Na “ciência do ritmo”, a qual comporta múltiplas aplicações, se baseiam em definitivo todos os meios que podem ser colocados em ação para estabelecermos comunicação com os estados superiores. (Guénon)


As línguas mais antigas, tardiamente chegadas a nós graças à escrita, datam aproximadamente do IV ou do V milênio. Para remontar mais além temos apenas o testemunho aleatório de lendas conservadas em textos sagrados, notadamente os dos povos da recitação e das religiões do livro, Índia, Israel e Islão. A palavra é aí apresentada como uma revelação divina, à qual o ritmo está intimamente ligado; foi esse ritmo que transmitiu aos homens a vida, de que são uma manifestação, toda forma resultando da repetição de um mesmo gesto.

Uma tradição islâmica nos conta que no paraíso de Adão falava-se em versos, numa linguagem ritmada que havia sido até então o privilégio dos deuses, dos anjos e de seus símbolos angélicos “os pássaros”. Essa lenda é a forma tardia que, depois de uma longa evolução, havia tomado uma tradição muito mais antiga, que nos foi conservada pelos Vedas. A língua primordial e poética era aí chamada “siríaca” ou solar, isto é, a língua de uma Síria original e lendária que os textos védicos situam simbolicamente no polo em que também colocavam o lar primitivo de seus ancestrais arianos, quando no correr do último período interglacial este país gozava de um clima temperado. O centro circumpolar da tradição hindu tornou-se na mitologia grega a Tula hiperboreal e, entre os latinos, a última Thula, ilha situada nos confins árticos do mundo. (Existem ainda cidades com o nome Tula na Sibéria, Lapônia, Irlanda e Inslândia, Escócia e América do Norte. Tula, em sânscrito, corresponde à Balança, signo zodiacal e antiga denominação da Grande e de Pequena Ursa, constelação polar. Cf. B. G. Tilak, The Artic Home in the Vedas, Poona, 1925.)

> **Material fornecido**:
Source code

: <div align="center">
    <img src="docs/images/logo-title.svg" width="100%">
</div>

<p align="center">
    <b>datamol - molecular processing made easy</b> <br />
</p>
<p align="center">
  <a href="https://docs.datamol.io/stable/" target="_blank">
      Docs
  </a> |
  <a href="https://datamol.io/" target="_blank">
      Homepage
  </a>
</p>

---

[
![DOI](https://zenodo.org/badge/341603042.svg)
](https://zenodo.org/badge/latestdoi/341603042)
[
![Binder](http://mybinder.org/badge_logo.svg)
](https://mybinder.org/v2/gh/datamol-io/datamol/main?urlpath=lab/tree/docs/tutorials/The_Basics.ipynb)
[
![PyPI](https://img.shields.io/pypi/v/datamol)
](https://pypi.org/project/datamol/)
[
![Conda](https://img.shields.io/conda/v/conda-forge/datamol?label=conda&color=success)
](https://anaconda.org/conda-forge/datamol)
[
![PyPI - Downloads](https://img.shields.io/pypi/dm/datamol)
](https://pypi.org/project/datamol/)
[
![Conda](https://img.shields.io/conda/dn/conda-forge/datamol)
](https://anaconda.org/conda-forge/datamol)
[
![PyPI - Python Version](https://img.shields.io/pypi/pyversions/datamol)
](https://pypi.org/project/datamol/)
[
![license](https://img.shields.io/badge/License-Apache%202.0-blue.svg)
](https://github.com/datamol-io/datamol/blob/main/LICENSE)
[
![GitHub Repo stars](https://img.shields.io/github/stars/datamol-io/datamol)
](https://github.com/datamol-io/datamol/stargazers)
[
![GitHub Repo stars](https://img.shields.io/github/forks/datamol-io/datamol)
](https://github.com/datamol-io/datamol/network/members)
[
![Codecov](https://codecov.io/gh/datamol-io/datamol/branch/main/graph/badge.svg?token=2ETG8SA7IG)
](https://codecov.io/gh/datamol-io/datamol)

> **Exercícios propostos**:
A: Diga se cada afirmação concorda com o texto sobre o ritmo e a língua primordial. Responda sim ou não e cite as palavras do texto que decidem. (i) As línguas mais antigas que chegaram até nós pela escrita são aproximadamente do IV ou do V milênio. (ii) Segundo uma tradição islâmica, no paraíso de Adão falava-se em prosa. (iii) Entre os latinos, o centro circumpolar da tradição hindu passou a ser a Tula hiperboreal.
B: Copie do texto sobre o ritmo e a língua primordial o trecho entre "As línguas mais" e "um mesmo gesto.", incluindo esses dois pontos.
C: Dê a sequência do texto sobre o ritmo e a língua primordial, começando logo depois da última frase apresentada.

> **Gabarito**:
A:
(i) Sim: "datam aproximadamente do IV ou do V milênio".
(ii) Não: "no paraíso de Adão falava-se em versos".
(iii) Não: "tornou-se na mitologia grega a Tula hiperboreal e, entre os latinos, a última Thula".

B:
As línguas mais antigas, tardiamente chegadas a nós graças à escrita, datam aproximadamente do IV ou do V milênio. Para remontar mais além temos apenas o testemunho aleatório de lendas conservadas em textos sagrados, notadamente os dos povos da recitação e das religiões do livro, Índia, Israel e Islão. A palavra é aí apresentada como uma revelação divina, à qual o ritmo está intimamente ligado; foi esse ritmo que transmitiu aos homens a vida, de que são uma manifestação, toda forma resultando da repetição de um mesmo gesto.

C:
Nesses antigos tempos, o ritmo poético facilitava não apenas a memorização, a recitação e a transmissão dos textos sagrados, mas determinava no recitante uma harmonização dos elementos inconscientes e descoordenados do ser, graças às vibrações sincrónicas que se propagavam nos prolongamentos psíquicos e espirituais de sua individualidade. Pois os ritmos, que formam a ossatura numerosa da natureza inteira, de sua mais íntima substância até seus mais longínquos limites, recolocavam o homem em uníssono nesta harmonia cósmica a qual ele se tornava capaz de sentir e compreender. Seus atos poderiam assim escapar à instantaneidade, prolongando suas consequências naturais e imprevisíveis em todas as direções do espaço e do tempo.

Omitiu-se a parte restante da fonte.